What is needed
Continue the news report on the student arrested with a handgun outside Muncie Central High School, starting after its final sentence.

Muncie Police Department (MPD) officers arrested a student with a loaded handgun Wednesday afternoon outside Muncie Central High School (MCHS).

Chase Winkle, public information officer (PIO) with MPD, in a press conference later that evening, said a 15-year-old student with MCHS was arrested at 2:48 p.m. near the east entrance of the high school on Myrtle and Walnut Streets.

At 2:44 p.m. a call was made to MPD stating there was a subject with a gun along with descriptions. Three minutes after, an MPD officer working the street along with a school resource officer (SRO) from MCHS located the male matching the description.

Winkle said the subject was carrying a small-caliber loaded handgun. Following a brief resistance from the subject and after the gun was located, he was taken into custody at 2:48 p.m. and transported to criminal investigations at 2:58 p.m.

SROs were informed by a third party about the student, Winkle said. He added SROs dealt with the student earlier in the day, when he was at school, for something minor.

“If it would’ve been something to a higher scale then we would probably have this handled earlier,” Winkle said.

He said one of the points MPD would like to make with SROs is “to get to know the students, to get comfortable with the students, so that something like this could be told to them.”

Data supplied

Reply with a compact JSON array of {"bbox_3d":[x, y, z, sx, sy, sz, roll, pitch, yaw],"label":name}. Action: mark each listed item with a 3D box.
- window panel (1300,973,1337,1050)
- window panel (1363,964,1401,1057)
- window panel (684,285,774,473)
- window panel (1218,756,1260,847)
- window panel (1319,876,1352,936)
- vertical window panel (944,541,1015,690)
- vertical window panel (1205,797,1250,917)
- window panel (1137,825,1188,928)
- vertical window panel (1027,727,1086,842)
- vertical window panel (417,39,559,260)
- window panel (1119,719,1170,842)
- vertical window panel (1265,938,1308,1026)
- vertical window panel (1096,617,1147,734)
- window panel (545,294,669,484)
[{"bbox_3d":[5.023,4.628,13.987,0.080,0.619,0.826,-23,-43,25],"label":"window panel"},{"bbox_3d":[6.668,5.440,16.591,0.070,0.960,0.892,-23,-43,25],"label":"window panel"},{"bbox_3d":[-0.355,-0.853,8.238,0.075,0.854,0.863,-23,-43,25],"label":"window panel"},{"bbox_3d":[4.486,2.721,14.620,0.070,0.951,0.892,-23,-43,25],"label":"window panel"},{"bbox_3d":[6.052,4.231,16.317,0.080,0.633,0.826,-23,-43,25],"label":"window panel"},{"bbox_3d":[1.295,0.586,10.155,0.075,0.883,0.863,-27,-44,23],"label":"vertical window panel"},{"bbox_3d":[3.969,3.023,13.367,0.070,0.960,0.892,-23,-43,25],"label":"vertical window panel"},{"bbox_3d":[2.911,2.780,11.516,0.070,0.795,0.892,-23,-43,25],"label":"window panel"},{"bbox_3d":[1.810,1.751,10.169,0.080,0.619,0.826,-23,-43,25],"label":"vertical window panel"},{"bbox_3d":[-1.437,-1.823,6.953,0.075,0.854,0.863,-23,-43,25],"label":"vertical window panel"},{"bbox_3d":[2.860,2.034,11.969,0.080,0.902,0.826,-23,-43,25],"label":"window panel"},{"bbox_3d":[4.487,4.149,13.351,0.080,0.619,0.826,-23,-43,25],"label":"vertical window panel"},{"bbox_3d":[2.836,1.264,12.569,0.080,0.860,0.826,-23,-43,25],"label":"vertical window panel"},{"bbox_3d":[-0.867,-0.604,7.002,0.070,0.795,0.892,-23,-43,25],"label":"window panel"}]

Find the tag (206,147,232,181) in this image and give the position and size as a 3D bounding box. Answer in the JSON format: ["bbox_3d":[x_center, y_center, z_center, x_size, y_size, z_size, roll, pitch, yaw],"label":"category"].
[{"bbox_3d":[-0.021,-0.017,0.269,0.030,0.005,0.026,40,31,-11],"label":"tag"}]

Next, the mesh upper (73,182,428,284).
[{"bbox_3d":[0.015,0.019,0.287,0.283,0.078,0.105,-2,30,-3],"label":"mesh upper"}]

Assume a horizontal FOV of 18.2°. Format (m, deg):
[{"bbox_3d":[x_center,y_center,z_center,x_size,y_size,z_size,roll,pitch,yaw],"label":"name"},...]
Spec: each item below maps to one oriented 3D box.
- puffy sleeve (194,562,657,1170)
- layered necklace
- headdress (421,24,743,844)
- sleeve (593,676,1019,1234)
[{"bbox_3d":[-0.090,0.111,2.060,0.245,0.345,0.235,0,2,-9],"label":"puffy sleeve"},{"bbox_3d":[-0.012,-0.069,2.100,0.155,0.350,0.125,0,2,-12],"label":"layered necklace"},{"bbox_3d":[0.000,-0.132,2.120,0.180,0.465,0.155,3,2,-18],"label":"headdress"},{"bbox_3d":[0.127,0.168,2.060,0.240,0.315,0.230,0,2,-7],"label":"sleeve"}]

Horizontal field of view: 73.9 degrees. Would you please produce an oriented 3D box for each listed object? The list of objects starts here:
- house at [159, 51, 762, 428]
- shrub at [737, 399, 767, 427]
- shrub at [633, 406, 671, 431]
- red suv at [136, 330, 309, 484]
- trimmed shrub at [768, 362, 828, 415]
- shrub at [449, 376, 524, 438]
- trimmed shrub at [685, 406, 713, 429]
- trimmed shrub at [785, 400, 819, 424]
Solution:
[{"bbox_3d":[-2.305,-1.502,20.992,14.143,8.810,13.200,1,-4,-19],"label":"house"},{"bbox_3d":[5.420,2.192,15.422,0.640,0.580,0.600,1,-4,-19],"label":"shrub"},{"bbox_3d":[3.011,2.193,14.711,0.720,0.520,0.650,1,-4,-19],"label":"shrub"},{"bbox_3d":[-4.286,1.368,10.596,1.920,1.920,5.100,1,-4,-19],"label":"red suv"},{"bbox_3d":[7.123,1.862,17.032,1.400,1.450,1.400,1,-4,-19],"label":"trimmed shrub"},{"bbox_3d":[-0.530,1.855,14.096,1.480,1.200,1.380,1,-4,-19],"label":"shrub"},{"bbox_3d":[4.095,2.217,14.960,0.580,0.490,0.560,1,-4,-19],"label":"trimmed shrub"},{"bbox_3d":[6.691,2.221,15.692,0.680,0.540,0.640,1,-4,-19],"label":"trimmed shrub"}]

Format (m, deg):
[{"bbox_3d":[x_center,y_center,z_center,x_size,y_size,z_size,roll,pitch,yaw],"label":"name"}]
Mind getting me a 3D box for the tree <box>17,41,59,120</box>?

Your response
Winkle said there will be some preliminary charges and the suspect will be held at the Youth Detention Center.

“This is a situation that I’m sure the investigation will give us some light, but we may never know exactly what the intentions were,” Winkle said. “I think that as a father, as a part of the community, this is a prime example of if you see something, you know, tell somebody.”

Winkle said he was told the school was not on lockdown given that the incident unfolded “literally in minutes.

He said the timeline of events showed how informing the SROs led to a quick response adding “those quick responses save lives, without a doubt.”

Considering the suspect is a juvenile, MPD had to follow certain steps and go through the right processes like having guardians available before questioning the suspect.

“At this point of time, there’s still an interview which is a crucial part of it to try to get a little light into what was going to happen, if anything, and then it’ll ultimately be up to what we figure out and what the prosecutors decide,” Winkle said.

He said even if it had not been a student, but a gun completely unrelated to the school, MPD would have responded similarly to how they did, given the area and students coming out to buses.

“I think that a lot of things went really well to make this end as good as it could’ve,” Winkle said. “I don’t have anything that I could release to you to say that there was going to be a school shooting today, but I think the fact that we know for sure it was a student and that he had a handgun, that is not a good sign. I think that a dangerous situation was handled very quickly and as good as it could’ve.”

Winkle said what MPD really wanted to hone in on was that everybody is fine and that people could go to school tomorrow and understand that the situation is handled.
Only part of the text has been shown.